We do live in a world of sin. A world were responsibilities exist and we are accountable for more than just ourselves. There is a line that needs to be drawn in how we clothe ourselves to be respectful and reflect glory back to God, but I believe everyone can set this modesty standard for themselves-- I want to deal with the heart issue.
Maybe modesty isn't hiding something scandalous, but tucking away something precious. Maybe if we look a little deeper into the eyes of girls who are utterly vulnerable in how they dress themselves we won't see confidence, but an even stronger desire to be good enough. These girls are hiding too, but if they flaunt their bodies, maybe no one will get past the physical to see who they really are. Because physical vulnerability is always less scary than emotional vulnerability.

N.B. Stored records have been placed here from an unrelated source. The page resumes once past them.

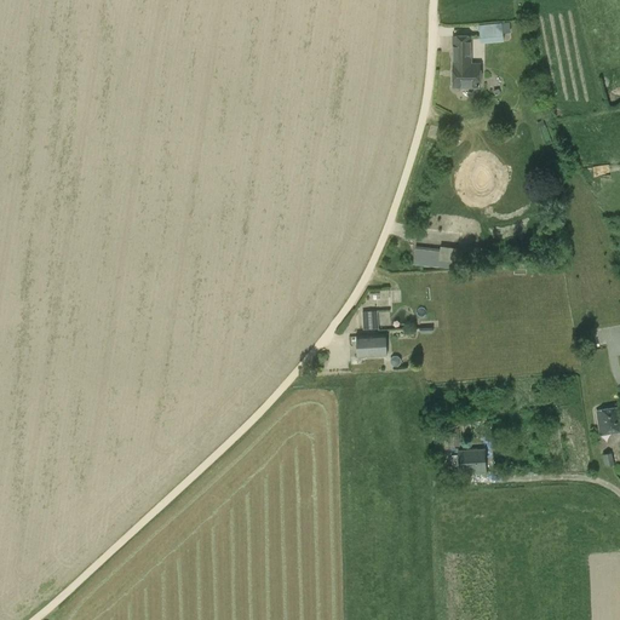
[(481,45),(504,42),(501,23),(478,27),(481,45)]
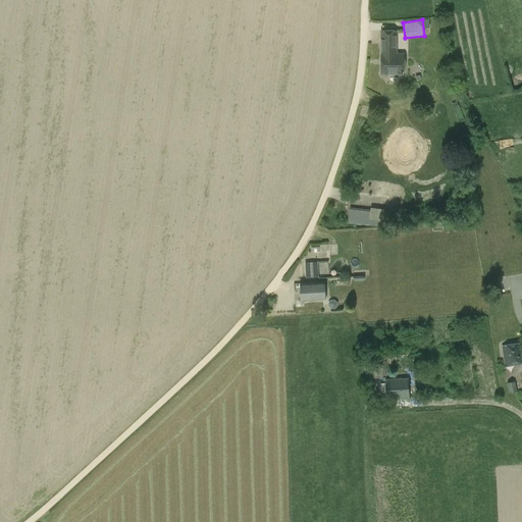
[(397,32),(380,32),(381,74),(404,74),(404,54),(397,54),(397,32)]
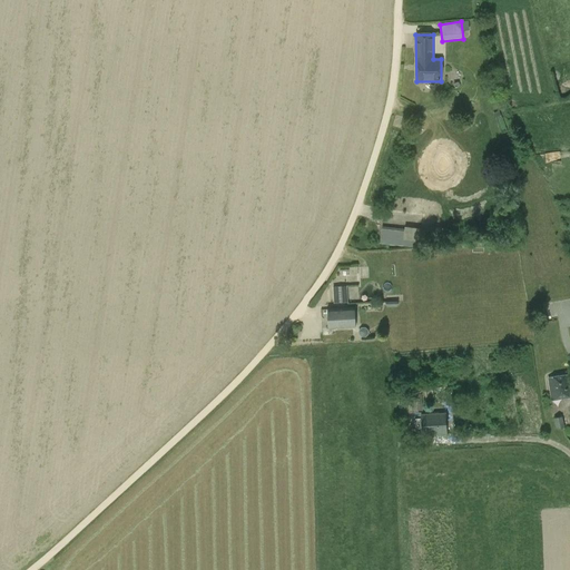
[(380,244),(403,246),(405,229),(382,227),(380,244)]
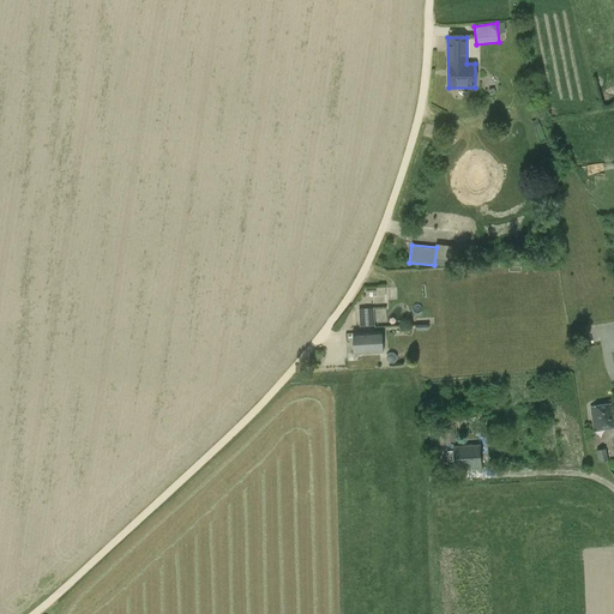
[(375,326),(374,307),(359,308),(360,327),(375,326)]
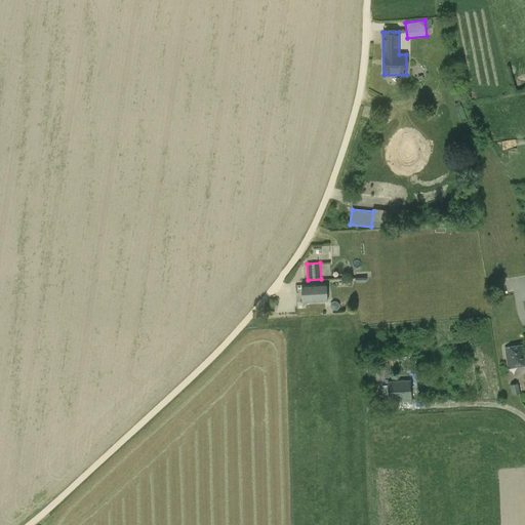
[(326,283),(322,283),(308,284),(301,285),(303,304),(327,301),(326,283)]
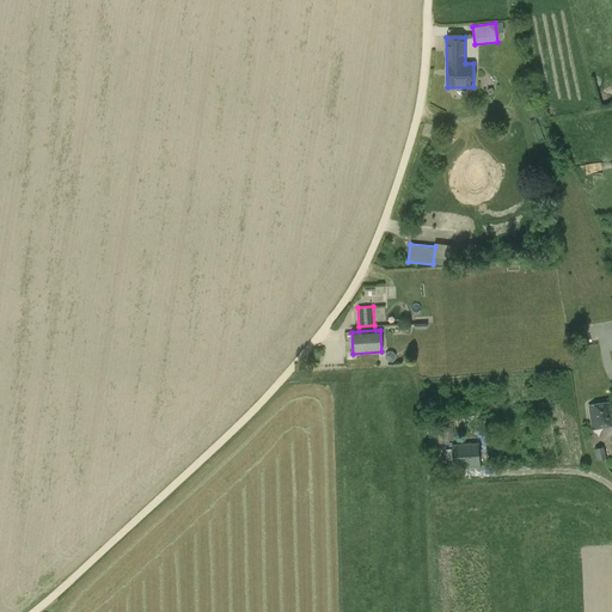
[(592,429),(611,426),(611,403),(588,407),(592,429)]
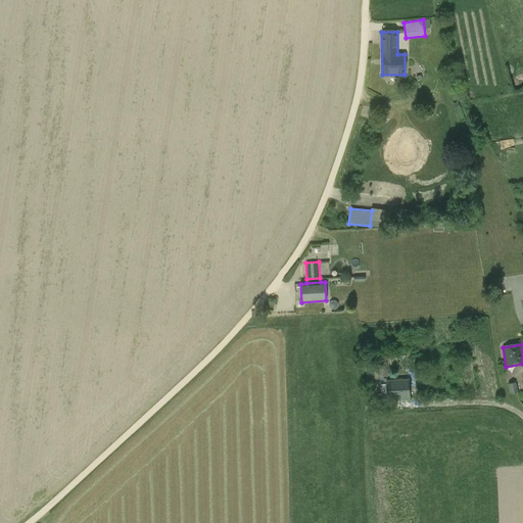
[(407,363),(406,355),(384,357),(384,358),(379,358),(379,362),(377,362),(377,367),(366,367),(367,380),(379,380),(378,377),(387,377),(386,362),(385,362),(385,361),(386,361),(386,360),(390,360),(390,366),(398,365),(398,363),(407,363)]
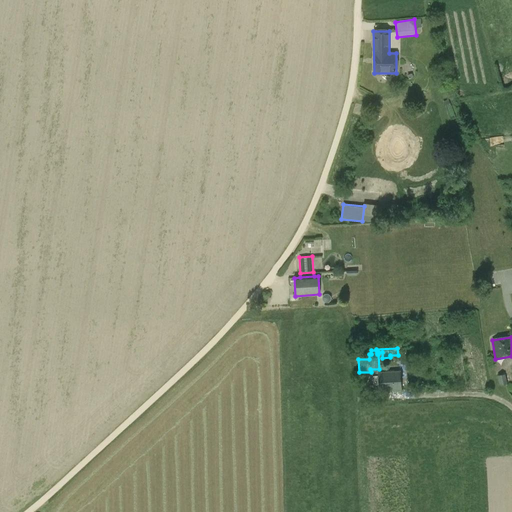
[(378,372),(379,391),(402,390),(401,371),(378,372)]
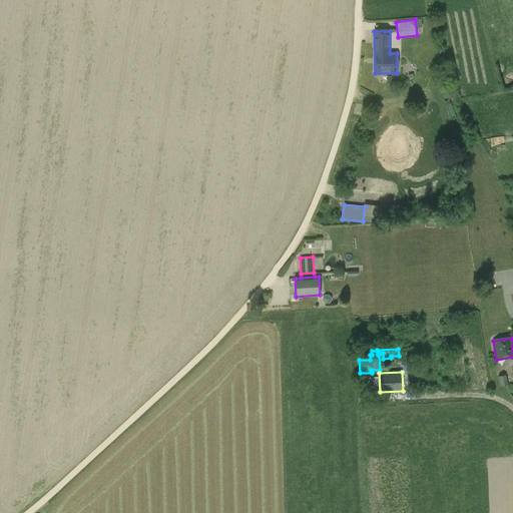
[(506,377),(506,376),(498,377),(500,387),(508,385),(512,384),(512,379),(512,375),(506,377)]
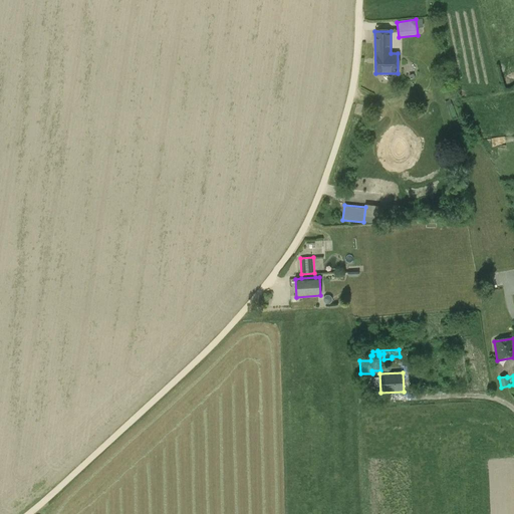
[(358,394),(358,404),(373,403),(373,394),(358,394)]
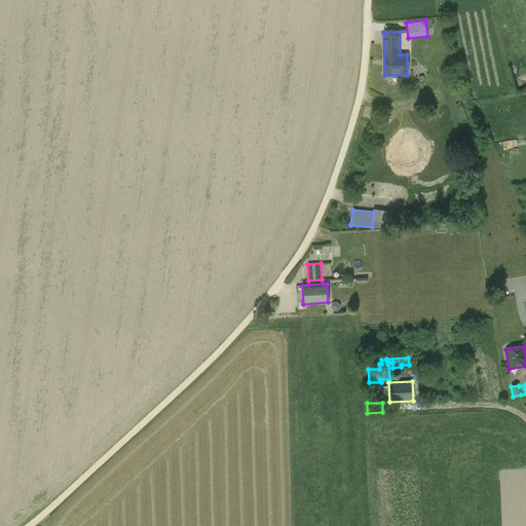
All buildings are outlined.
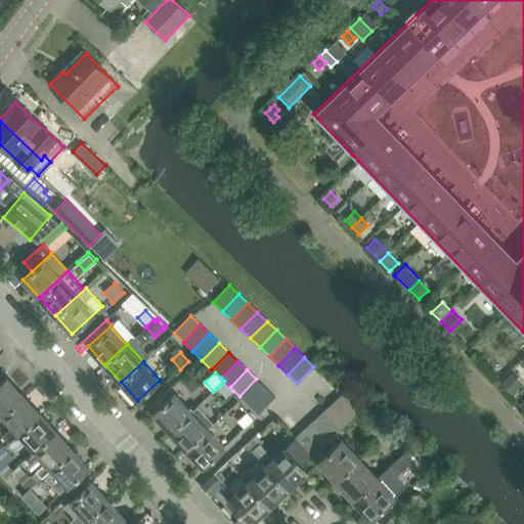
[(519,379),(513,373),(500,384),(507,391),(519,379)]
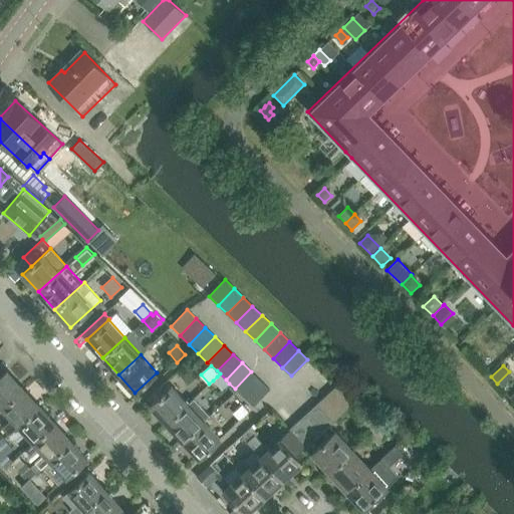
[(7,370),(0,376),(0,406),(1,407),(22,388),(7,370)]
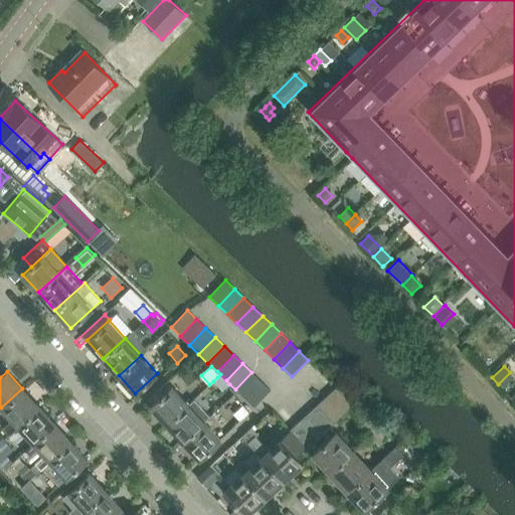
[(244,398),(262,381),(251,372),(235,389),(244,398)]
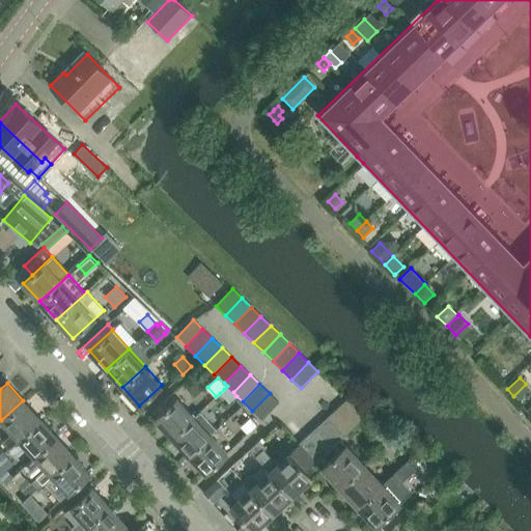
[(224,389),(220,393),(229,402),(236,396),(233,392),(227,386),(224,389)]
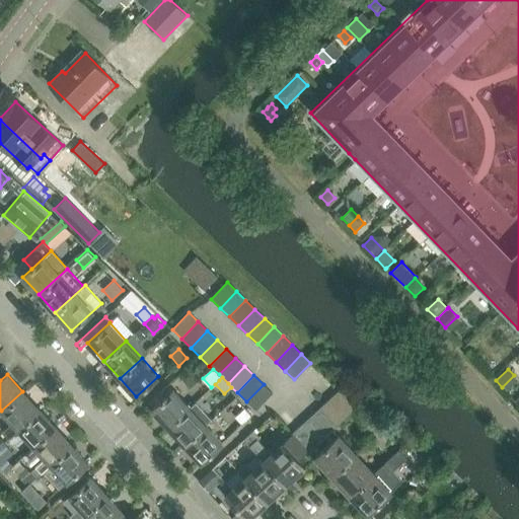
[(255,411),(273,393),(264,384),(246,401),(255,411)]
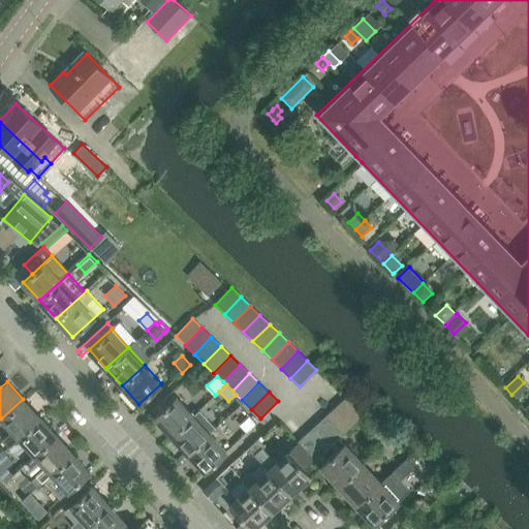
[(167,406),(155,417),(172,435),(194,414),(178,397),(176,398),(170,393),(162,400),(167,406)]
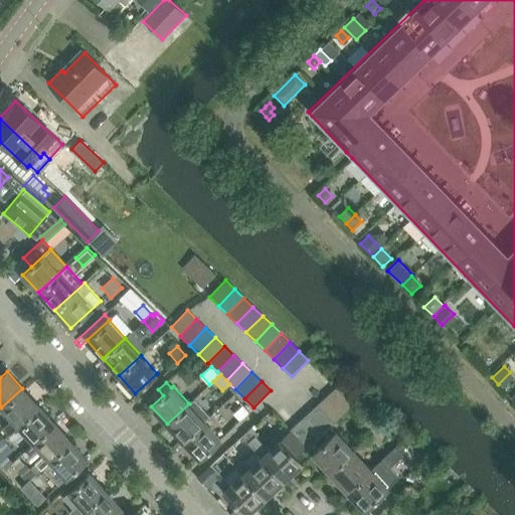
[(38,405),(22,388),(1,407),(11,418),(2,427),(7,434),(38,405)]
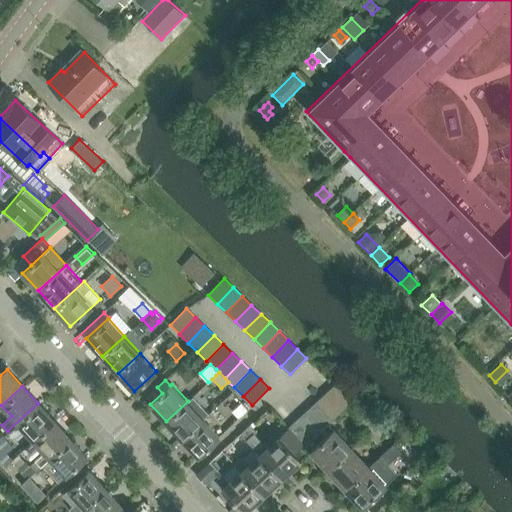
[(349,405),(333,388),(326,395),(342,412),(349,405)]
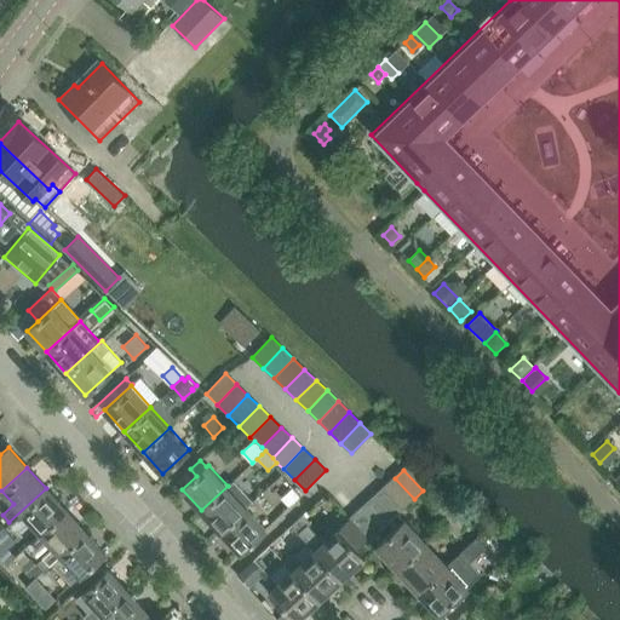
[(403,510),(414,499),(395,478),(384,489),(403,510)]
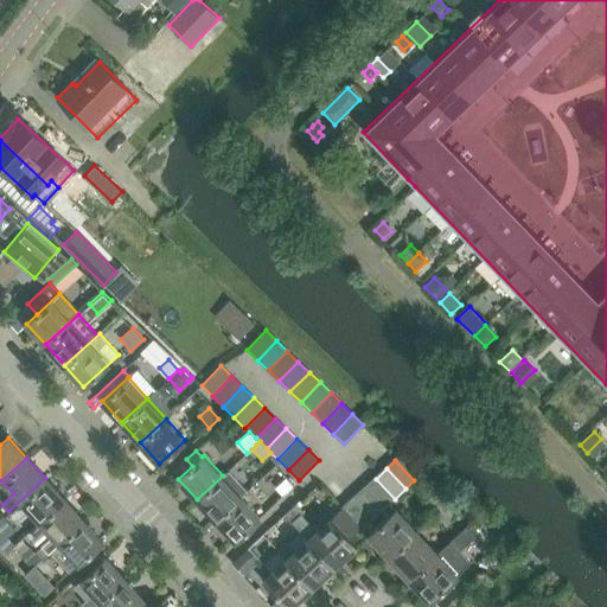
[(229,470),(223,475),(197,499),(216,521),(242,496),(248,491),(229,470)]
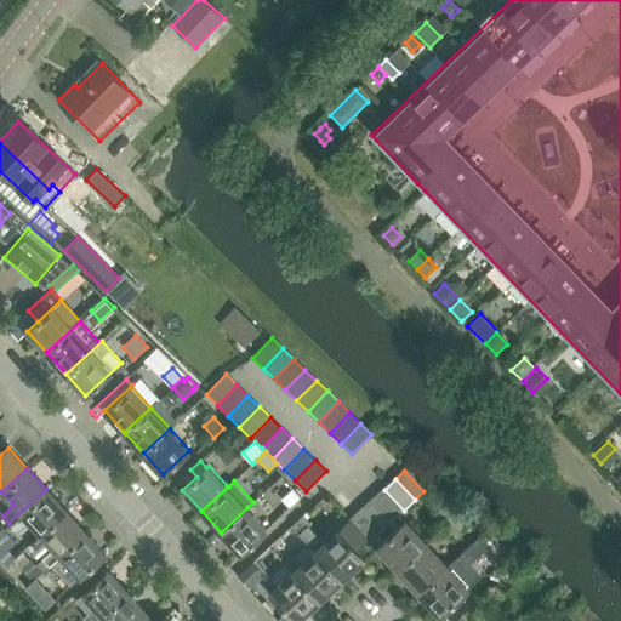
[(9,523),(11,525),(22,514),(40,534),(66,510),(46,489),(9,523)]
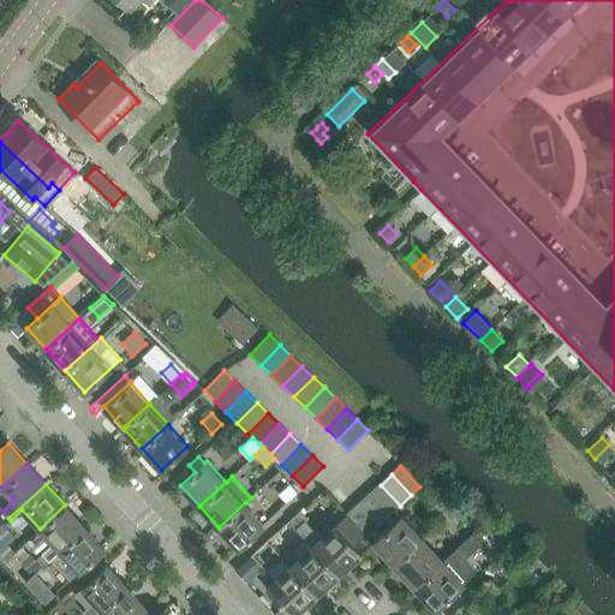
[(281,496),(287,502),(298,491),(292,485),(281,496)]
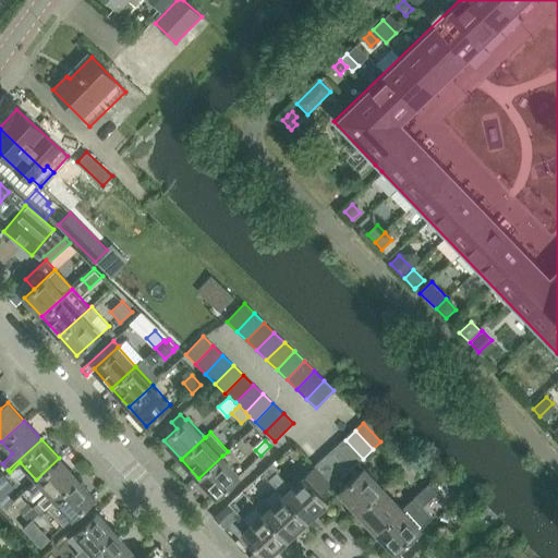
[(353,468),(359,463),(363,459),(346,440),(336,449),(353,468)]
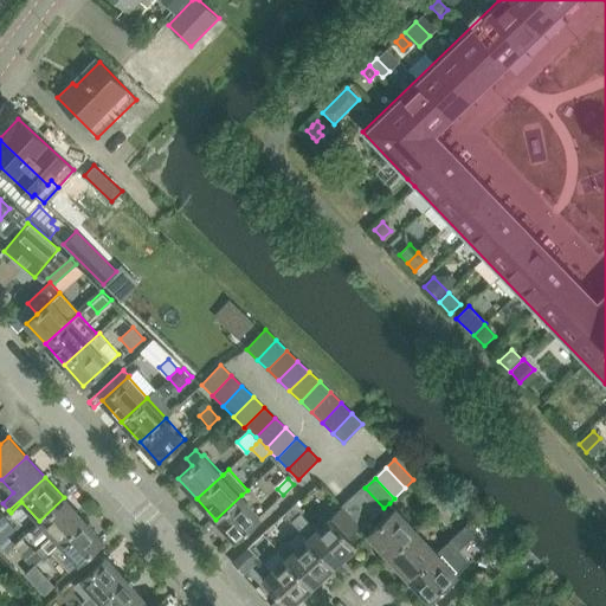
[(373,519),(384,508),(365,488),(354,498),(373,519)]
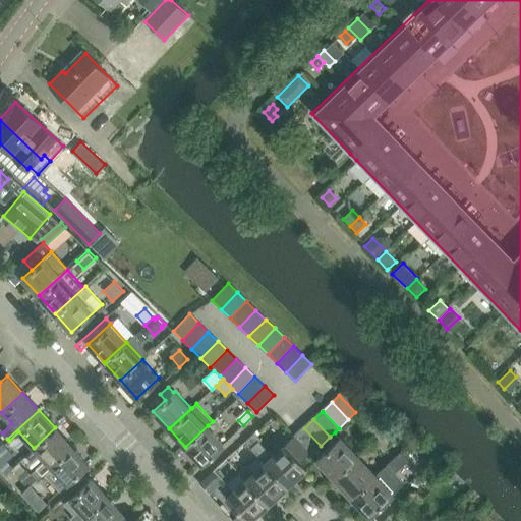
[(208,425),(185,447),(203,464),(224,444),(208,425)]
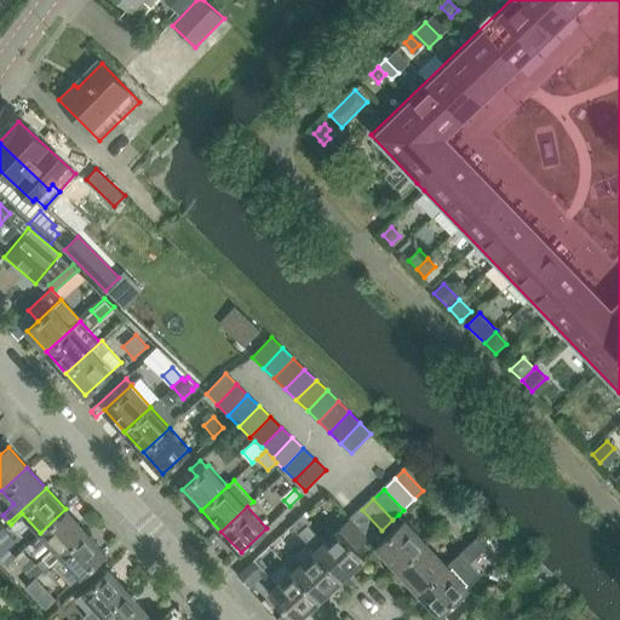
[(443,507),(435,516),(443,526),(453,517),(443,507)]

So it seems we are all hiding either behind a lot of fabric or our distracting sexuality. Let's get rid of all of it. Let's be known.
God knit us together in our mothers' wombs (Psalm 139:13-14) and that doesn't just mean our personalities. Our bodies matter. God creates, sustains, and redeems them. Who are we to be ashamed of them? If it is true that God created our bodies and values them, we can be confident in this fact and treasure it. Modesty can be a blessing because God loves every layer of who we are: physical, emotional, and spiritual. Let us be vulnerable to Him, giving Him ownership of all these layers. Our joy in knowing who God is and that He made us with care is the only way we can come out of our hiding places to finally feel free and secure.